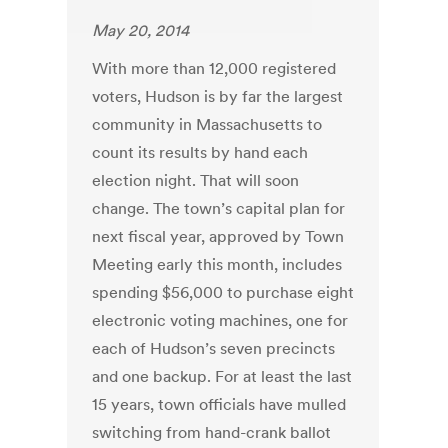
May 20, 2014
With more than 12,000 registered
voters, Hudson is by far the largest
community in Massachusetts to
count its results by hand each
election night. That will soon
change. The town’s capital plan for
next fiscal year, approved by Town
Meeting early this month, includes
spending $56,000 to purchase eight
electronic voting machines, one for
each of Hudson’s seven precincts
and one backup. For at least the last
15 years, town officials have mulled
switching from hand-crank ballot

* * *

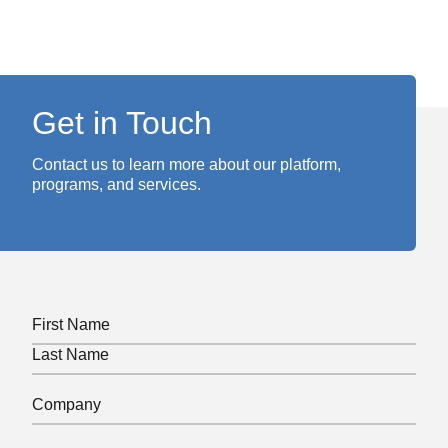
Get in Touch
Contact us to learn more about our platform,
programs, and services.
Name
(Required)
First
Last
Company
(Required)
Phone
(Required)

PROBLEM DESCRIPTION: Return the lines of the data above without any changes, starting with the line that contains "May 20, 2014" and going on through the line that contains "switching from hand-crank ballot".

WRITTEN SOLUTION:
May 20, 2014
With more than 12,000 registered
voters, Hudson is by far the largest
community in Massachusetts to
count its results by hand each
election night. That will soon
change. The town’s capital plan for
next fiscal year, approved by Town
Meeting early this month, includes
spending $56,000 to purchase eight
electronic voting machines, one for
each of Hudson’s seven precincts
and one backup. For at least the last
15 years, town officials have mulled
switching from hand-crank ballot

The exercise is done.